Molecular imaging of angiogenesis in early-stage atherosclerosis with alpha(v)beta3-integrin-targeted nanoparticles.

BACKGROUND: Angiogenesis is a critical feature of plaque development in atherosclerosis and might play a key role in both the initiation and later rupture of plaques that lead to myocardial infarction and stroke. The precursory molecular or cellular events that initiate plaque growth and that ultimately contribute to plaque instability, however, cannot be detected directly with any current diagnostic modality.
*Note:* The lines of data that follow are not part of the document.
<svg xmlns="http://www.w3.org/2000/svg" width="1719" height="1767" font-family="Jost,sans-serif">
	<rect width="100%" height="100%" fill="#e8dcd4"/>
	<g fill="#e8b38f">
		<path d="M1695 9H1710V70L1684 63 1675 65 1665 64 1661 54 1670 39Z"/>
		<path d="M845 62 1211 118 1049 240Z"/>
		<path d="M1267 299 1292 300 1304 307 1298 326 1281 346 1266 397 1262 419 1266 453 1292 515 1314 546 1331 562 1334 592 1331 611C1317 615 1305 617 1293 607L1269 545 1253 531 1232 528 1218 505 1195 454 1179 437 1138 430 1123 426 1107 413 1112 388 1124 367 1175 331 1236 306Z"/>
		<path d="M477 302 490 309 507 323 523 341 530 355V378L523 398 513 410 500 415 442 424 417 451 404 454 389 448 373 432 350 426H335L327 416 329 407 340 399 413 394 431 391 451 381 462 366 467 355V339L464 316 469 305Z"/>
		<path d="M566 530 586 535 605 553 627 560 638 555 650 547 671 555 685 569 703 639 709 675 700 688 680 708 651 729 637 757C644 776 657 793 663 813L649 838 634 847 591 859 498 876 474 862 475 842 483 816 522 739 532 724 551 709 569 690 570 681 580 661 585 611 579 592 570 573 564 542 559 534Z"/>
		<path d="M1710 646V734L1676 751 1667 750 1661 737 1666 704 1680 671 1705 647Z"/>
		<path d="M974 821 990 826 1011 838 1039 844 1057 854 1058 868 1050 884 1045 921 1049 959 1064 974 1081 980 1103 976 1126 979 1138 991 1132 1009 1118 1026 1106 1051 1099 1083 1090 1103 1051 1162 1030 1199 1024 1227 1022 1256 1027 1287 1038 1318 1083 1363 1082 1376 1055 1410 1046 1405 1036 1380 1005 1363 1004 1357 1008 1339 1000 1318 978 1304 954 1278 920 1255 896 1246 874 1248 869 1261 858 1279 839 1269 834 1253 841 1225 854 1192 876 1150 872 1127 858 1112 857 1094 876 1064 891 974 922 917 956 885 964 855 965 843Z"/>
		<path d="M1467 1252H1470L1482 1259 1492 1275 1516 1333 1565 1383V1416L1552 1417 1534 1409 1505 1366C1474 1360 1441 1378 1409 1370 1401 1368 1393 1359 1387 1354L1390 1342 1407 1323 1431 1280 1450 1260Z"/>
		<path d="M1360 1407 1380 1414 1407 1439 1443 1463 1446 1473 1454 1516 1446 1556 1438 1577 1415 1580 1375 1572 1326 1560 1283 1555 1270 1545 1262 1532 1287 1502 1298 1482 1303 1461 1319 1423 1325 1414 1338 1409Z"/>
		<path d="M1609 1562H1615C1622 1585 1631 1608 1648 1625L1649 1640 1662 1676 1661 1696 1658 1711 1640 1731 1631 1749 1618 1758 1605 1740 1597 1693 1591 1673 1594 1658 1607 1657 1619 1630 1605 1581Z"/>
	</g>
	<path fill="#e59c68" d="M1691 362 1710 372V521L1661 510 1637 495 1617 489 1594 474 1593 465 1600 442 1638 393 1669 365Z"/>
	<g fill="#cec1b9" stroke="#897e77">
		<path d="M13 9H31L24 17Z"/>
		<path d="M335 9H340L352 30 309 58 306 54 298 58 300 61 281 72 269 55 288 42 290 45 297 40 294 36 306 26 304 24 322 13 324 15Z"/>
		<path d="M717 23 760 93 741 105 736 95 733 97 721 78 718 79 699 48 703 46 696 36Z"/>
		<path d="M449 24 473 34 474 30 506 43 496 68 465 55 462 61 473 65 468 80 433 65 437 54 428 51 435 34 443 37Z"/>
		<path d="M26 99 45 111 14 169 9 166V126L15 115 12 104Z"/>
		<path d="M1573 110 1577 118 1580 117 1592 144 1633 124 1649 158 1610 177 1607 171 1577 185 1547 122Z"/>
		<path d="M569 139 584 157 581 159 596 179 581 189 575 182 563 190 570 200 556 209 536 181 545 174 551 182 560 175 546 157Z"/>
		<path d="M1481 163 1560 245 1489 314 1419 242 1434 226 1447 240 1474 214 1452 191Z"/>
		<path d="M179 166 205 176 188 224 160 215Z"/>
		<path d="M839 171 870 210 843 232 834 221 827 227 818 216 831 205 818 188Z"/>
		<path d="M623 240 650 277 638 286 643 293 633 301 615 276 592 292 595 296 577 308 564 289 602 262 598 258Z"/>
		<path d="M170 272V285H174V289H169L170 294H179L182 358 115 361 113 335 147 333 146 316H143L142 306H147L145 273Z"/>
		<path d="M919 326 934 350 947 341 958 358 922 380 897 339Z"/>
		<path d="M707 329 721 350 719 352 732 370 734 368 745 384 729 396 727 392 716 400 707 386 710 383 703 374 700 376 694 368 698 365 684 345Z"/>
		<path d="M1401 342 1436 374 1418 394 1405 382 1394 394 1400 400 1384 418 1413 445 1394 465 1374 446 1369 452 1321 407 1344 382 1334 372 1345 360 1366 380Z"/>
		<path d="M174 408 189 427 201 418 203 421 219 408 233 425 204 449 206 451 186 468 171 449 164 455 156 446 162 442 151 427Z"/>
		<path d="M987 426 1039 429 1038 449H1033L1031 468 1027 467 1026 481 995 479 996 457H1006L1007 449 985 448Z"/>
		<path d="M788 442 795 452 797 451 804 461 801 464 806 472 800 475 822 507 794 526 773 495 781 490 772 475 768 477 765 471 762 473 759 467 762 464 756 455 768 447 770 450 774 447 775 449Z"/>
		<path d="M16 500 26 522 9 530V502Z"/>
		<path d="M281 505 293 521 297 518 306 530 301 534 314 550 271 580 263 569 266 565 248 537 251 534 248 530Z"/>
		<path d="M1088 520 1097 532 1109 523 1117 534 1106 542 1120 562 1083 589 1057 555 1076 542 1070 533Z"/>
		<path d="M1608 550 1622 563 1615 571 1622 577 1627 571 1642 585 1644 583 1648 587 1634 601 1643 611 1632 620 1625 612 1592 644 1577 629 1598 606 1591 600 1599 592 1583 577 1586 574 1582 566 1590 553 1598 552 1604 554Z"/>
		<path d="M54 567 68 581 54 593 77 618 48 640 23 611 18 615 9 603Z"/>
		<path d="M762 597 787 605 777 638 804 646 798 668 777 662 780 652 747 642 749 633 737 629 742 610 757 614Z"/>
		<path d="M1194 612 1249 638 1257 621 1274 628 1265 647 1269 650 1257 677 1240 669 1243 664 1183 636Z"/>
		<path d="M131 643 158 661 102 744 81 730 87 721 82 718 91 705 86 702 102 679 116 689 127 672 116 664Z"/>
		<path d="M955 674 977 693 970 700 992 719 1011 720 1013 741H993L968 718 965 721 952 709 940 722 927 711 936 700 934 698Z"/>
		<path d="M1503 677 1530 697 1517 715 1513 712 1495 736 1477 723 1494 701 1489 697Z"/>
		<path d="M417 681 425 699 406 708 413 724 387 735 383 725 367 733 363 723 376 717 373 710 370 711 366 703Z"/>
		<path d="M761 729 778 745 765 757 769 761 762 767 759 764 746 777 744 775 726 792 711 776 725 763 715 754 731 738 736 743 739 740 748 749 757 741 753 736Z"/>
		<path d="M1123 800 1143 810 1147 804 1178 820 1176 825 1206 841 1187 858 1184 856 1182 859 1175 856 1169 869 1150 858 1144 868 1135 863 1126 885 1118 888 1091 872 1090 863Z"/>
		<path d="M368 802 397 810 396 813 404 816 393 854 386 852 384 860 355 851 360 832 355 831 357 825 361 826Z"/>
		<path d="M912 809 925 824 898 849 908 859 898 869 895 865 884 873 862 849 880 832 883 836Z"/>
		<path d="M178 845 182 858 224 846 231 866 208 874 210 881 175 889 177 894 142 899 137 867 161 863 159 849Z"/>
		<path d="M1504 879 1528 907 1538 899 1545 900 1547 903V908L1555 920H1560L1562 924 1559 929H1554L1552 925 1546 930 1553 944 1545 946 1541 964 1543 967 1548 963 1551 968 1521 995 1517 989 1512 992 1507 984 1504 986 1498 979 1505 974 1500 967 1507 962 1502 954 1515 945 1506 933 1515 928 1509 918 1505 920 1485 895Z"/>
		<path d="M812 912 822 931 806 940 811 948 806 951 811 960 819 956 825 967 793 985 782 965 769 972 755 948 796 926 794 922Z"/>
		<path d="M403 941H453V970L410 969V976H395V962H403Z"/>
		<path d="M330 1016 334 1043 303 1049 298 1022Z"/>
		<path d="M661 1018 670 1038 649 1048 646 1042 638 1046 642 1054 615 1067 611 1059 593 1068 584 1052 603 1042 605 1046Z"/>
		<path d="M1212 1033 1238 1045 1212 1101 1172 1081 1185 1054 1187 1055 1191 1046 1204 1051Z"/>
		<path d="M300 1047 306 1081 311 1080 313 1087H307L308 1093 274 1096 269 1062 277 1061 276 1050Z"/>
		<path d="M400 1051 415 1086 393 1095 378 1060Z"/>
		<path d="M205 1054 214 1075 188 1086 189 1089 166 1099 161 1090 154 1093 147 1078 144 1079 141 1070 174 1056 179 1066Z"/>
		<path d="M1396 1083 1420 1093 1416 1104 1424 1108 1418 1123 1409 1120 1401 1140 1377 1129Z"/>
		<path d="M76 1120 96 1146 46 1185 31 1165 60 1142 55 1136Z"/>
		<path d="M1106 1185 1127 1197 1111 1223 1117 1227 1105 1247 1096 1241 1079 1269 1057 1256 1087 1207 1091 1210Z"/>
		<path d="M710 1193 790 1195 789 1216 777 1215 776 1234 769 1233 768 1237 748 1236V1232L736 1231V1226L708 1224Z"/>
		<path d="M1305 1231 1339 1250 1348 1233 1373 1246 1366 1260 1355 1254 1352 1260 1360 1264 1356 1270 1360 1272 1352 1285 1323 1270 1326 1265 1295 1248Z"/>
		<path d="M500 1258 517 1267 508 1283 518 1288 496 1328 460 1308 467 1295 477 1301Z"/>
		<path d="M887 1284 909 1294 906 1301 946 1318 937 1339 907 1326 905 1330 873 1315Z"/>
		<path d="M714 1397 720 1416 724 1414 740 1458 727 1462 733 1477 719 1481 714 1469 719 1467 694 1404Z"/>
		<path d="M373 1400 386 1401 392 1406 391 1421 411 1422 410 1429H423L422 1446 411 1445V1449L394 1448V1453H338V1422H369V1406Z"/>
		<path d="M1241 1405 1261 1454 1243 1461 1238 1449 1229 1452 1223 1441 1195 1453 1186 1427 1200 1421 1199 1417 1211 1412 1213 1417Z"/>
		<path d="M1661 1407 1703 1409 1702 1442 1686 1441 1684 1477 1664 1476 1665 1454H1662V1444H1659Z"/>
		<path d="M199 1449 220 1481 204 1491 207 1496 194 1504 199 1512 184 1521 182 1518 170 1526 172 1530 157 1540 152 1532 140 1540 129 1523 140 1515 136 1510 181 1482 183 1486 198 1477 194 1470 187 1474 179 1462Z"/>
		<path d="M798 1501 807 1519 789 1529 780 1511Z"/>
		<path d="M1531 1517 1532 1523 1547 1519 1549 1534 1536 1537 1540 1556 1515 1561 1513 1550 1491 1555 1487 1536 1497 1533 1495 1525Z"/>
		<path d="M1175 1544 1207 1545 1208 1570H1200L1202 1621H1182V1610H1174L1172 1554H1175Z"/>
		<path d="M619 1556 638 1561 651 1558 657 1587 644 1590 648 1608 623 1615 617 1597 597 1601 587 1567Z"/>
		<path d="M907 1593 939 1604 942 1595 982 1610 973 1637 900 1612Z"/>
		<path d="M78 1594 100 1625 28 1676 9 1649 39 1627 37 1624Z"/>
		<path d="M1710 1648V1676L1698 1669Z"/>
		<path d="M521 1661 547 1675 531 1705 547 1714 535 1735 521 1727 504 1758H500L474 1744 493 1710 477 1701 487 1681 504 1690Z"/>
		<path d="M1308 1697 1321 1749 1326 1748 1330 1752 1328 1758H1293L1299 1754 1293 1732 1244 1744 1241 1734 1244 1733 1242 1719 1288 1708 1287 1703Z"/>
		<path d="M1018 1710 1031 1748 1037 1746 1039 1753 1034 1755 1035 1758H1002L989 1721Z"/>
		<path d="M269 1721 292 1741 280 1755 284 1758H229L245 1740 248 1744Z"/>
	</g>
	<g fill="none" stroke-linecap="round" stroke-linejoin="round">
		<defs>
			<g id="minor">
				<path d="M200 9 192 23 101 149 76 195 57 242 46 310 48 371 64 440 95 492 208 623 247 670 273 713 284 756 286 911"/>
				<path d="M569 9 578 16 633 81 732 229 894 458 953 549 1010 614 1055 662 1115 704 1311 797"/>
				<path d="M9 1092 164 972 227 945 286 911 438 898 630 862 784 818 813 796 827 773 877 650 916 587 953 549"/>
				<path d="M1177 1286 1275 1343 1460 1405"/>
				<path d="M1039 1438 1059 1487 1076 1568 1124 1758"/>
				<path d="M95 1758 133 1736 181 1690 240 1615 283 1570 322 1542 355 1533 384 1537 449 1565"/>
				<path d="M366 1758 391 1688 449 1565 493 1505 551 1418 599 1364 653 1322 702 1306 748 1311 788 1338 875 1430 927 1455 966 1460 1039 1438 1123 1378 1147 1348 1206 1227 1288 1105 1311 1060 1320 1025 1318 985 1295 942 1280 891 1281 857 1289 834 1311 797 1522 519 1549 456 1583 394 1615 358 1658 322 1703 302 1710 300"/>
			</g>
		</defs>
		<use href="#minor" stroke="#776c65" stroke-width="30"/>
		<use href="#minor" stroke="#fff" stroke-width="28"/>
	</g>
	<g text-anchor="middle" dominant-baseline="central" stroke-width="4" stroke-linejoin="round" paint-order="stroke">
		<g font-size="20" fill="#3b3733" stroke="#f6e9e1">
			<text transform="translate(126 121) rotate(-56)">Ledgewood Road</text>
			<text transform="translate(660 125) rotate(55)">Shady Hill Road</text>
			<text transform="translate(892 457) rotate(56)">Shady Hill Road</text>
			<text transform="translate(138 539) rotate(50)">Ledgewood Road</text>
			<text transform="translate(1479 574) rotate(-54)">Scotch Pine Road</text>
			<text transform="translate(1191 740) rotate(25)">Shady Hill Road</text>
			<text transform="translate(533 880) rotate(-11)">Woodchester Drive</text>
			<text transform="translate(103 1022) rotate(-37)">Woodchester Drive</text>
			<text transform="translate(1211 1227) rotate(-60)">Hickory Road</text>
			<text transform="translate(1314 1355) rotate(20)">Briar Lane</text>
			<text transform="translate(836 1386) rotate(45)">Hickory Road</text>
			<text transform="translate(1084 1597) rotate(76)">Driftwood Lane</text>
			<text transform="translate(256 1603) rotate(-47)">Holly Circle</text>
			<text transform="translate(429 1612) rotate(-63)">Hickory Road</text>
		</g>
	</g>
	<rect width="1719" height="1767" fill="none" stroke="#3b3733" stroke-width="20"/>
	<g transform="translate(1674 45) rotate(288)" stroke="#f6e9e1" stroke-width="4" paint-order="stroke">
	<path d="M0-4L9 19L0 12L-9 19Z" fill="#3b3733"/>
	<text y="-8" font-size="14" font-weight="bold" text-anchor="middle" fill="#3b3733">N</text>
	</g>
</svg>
METHODS AND RESULTS: Atherosclerosis was induced in New Zealand White rabbits fed 1% cholesterol for approximately 80 days. alpha(v)beta3-Integrin-targeted, paramagnetic nanoparticles were injected intravenously and provided specific detection of the neovasculature within 2 hours by routine magnetic resonance imaging (MRI) at a clinically relevant field strength (1.5 T). Increased angiogenesis was detected as a 47+/-5% enhancement in MRI signal averaged throughout the abdominal aortic wall among rabbits that received alpha(v)beta3-targeted, paramagnetic nanoparticles. Pretreatment of atherosclerotic rabbits with alpha(v)beta3-targeted, nonparamagnetic nanoparticles competitively blocked specific contrast enhancement of the alpha(v)beta3-targeted paramagnetic agent. MRI revealed a pattern of increased alpha(v)beta3-integrin distribution within the atherosclerotic wall that was spatially heterogeneous along both transverse and longitudinal planes of the abdominal aorta. Histology and immunohistochemistry confirmed marked proliferation of angiogenic vessels within the aortic adventitia, coincident with prominent, neointimal proliferation among cholesterol-fed, atherosclerotic rabbits in comparison with sparse incidence of neovasculature in the control animals. CONCLUSIONS: This molecular imaging approach might provide a method for defining the burden and evolution of atherosclerosis in susceptible individuals as well as responsiveness of individual patients to antiatherosclerotic therapies.